Minggu, 20 Mei 2012 - 0 komentar

Rekam Jejak Gerakan Wahhabisme 4 (Sekilas Ajaran Wahhabisme)



Setelah memaparkan sejarah perkembangan Wahhabisme, penting kiranya untuk sedikit menyinggung doktrin utama ajaran mereka.
Dari paparan sejarah sebelumnya, sebetulnya dapat terbaca bagaimana corak ajaran mereka. Namun di bagian ini penulis akan mencoba meringkasnya seraya menambahkan beberapa poin yang penulis anggap penting.
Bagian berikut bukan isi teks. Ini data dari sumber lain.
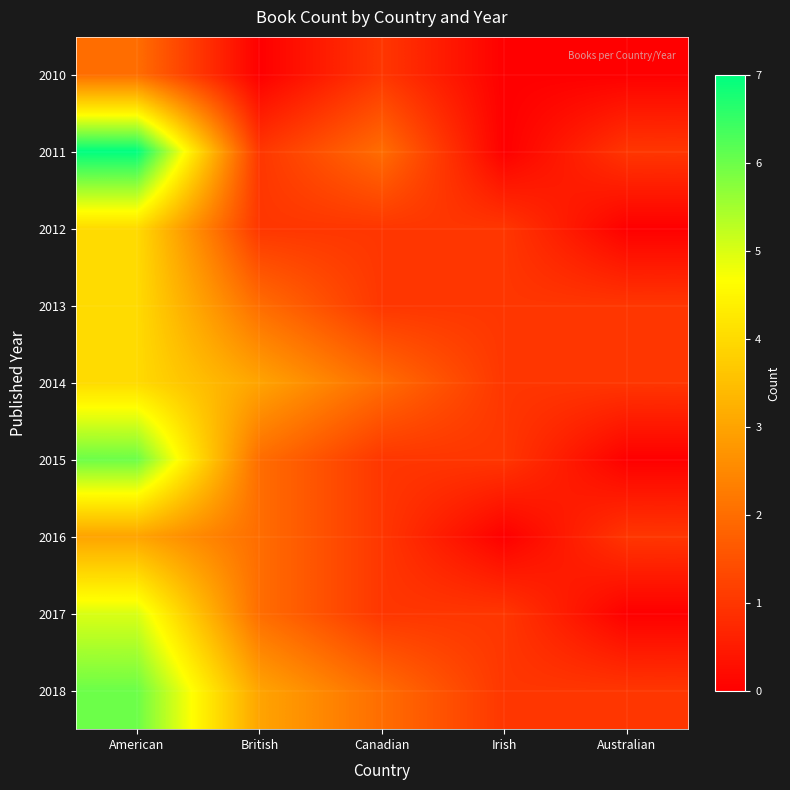

What is the difference between the highest and lowest values at Australian?

1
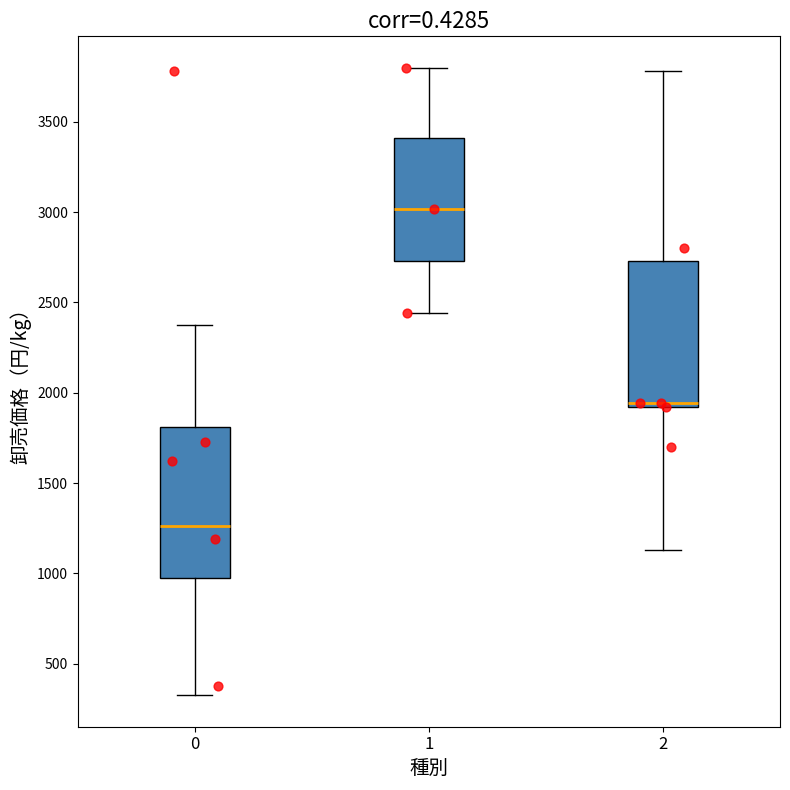

Where is the lower edge of the box at x = 2 on the y-axis? The values are not printed on the chart, so give them approximately, as read against the axis.

1900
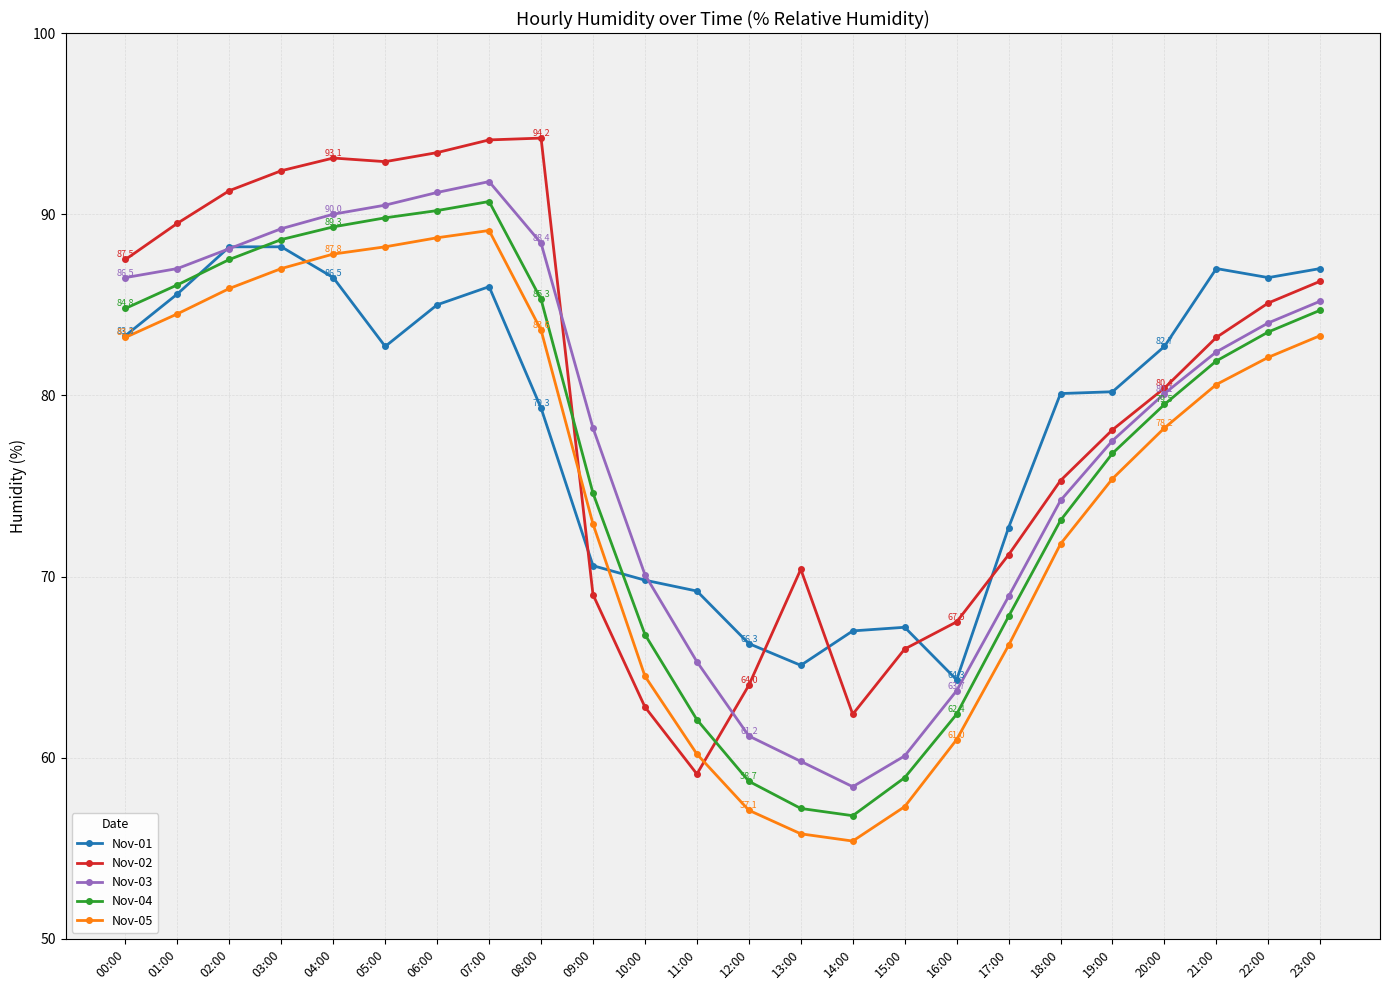

What is the label of the 7th point from the left?

06:00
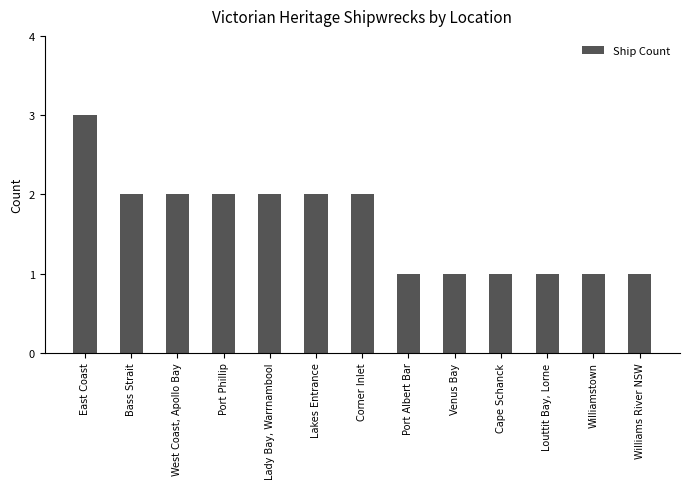

What is the label of the 5th bar from the right?

Venus Bay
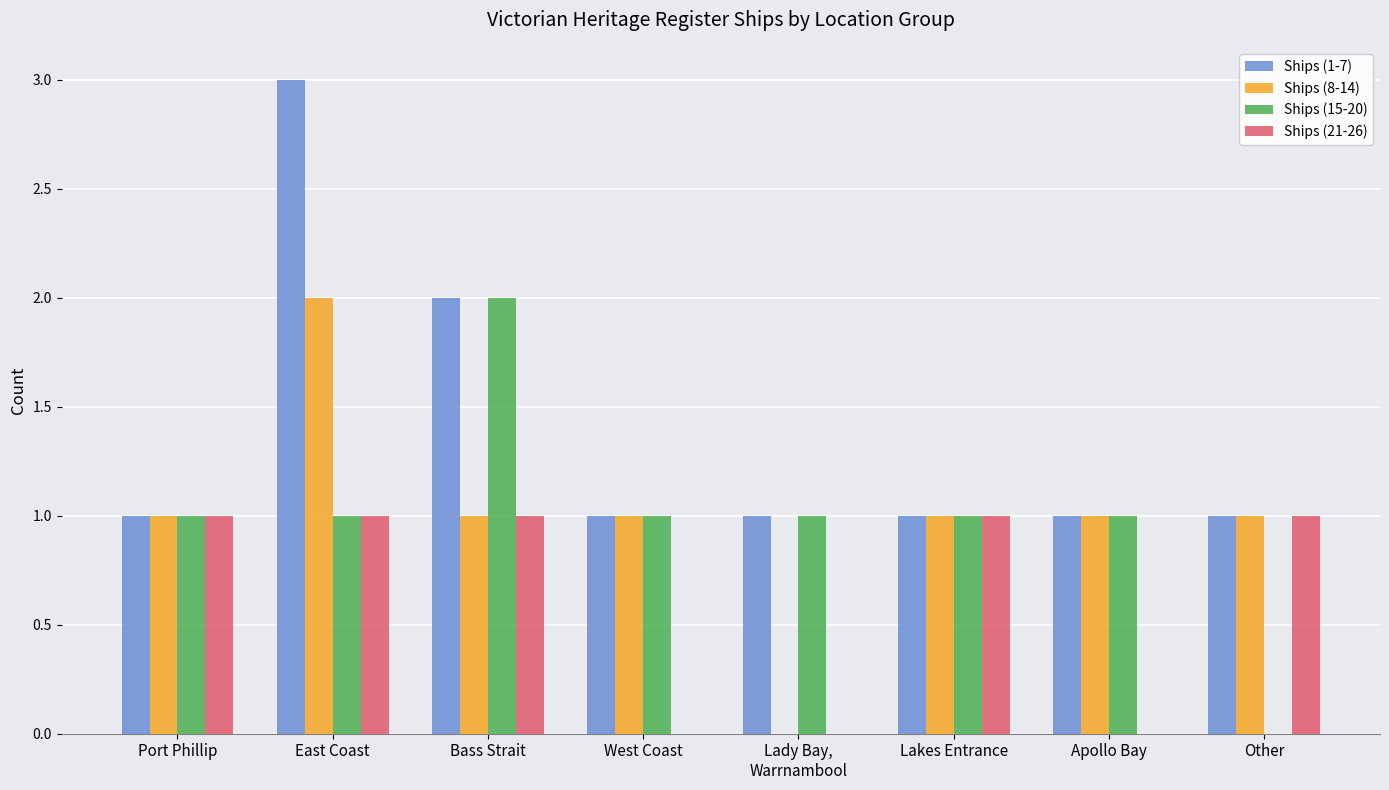

Count the number of categories in the chart.

8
Kaum Wahhabi, seperti pendirinya, adalah orang-orang yang berpikir sangat linier, literal, kaku, serta sangat denotatif dalam memahami ayat-ayat Al-Qur’an maupun hadits. Umumnya mereka menolak majâz (metafora). Bagi mereka, semua inovasi itu sesat dan semua yang sesat itu masuk neraka. Sehingga bid’ah hanyalah sebuah eufimisme, kata pelembut untuk ‘kafir’.[18]
Mereka juga menolak keberadaan seni dan budaya dalam Islam, serta tidak mementingkan peninggalan sejarah Islam. Oleh karena itu, tempat-tempat bersejarah Islam seperti rumah tempat kelahiran Nabi, rumah Ummul Mu’minîn Khadîjah, serta tempat tinggal Nabi dihancurkan. Padahal, menurut Syaikh Ja’far Subhani, awalnya Muhammad ibn ‘Abdul Wahhab memusatkan upayanya hanya untuk menghancurkan kuburan-kuburan saja, bukan menghancurkan setiap peninggalan yang ditinggalkan Rasulullah dan para sahabatnya yang mulia. Tetapi para pengikutnya kini telah meluaskan usahanya dengan melakukan pemusnahan setiap peninggalan Islam, dengan dalih perluasan kedua tempat suci, Makkah dan Madinah.[19] Ini tentu sangat disayangkan dan penting untuk diperhatikan kaum Muslim di seluruh dunia.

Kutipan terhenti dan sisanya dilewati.